:: Work instruction a ::
Shorten the paragraph beginning "So I guess it was intended" in the message about insmod and device order, keeping its main facts.

Document segment below:

Steffen Winterfeldt wrote
'insmod' was there to load modules that were (for whatever reason) not loaded automatically.
But that wasn't the intenton two years ago: -------- Original Message -------- Subject: Re: [opensuse-autoinstall] SuSE 10.1 autoyast and scsi device order Date: Tue, 22 May 2007 16:25:40 +0200 (CEST) From: Steffen Winterfeldt <snwint@suse.de> Steffen Winterfeldt wrote
starting with sles10, 'insmod=' options passed at the kernel command line are evaluated _before_ hardware detection.
So I guess it was intended exactly for what some of use used it: Force modules to be loaded before the system loads them automatically. I don't understand why udev must now run before?
My current problem is that the card reader devices fetch sda-sdd and the SATA disk is sde. I need the SATA disk to be sda and I can't start
You should really not rely on specific device names. The kernel does not guarantee a defined initialization order.

End of Document segment.
Data for review below:

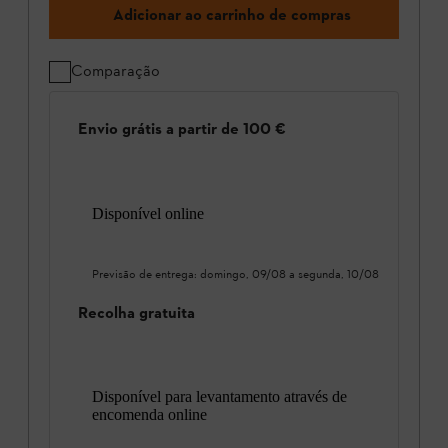
Adicionar ao carrinho de compras
Comparação
Envio grátis a partir de 100 €
Disponível online
Previsão de entrega:
domingo, 09/08
a
segunda, 10/08
Recolha gratuita
Disponível para levantamento através de
encomenda online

End of Data for review.

:: Work instruction b ::
Swap "online" for "na internet" throughout the records and write out all of their lines again with nothing else changed, omitting the pictures.

:: Solution a ::
The writer believes insmod was meant to force modules to load before the system loads them automatically, and asks why udev must now run first.

:: Solution b ::
Adicionar ao carrinho de compras
Comparação
Envio grátis a partir de 100 €
Disponível na internet
Previsão de entrega:
domingo, 09/08
a
segunda, 10/08
Recolha gratuita
Disponível para levantamento através de
encomenda na internet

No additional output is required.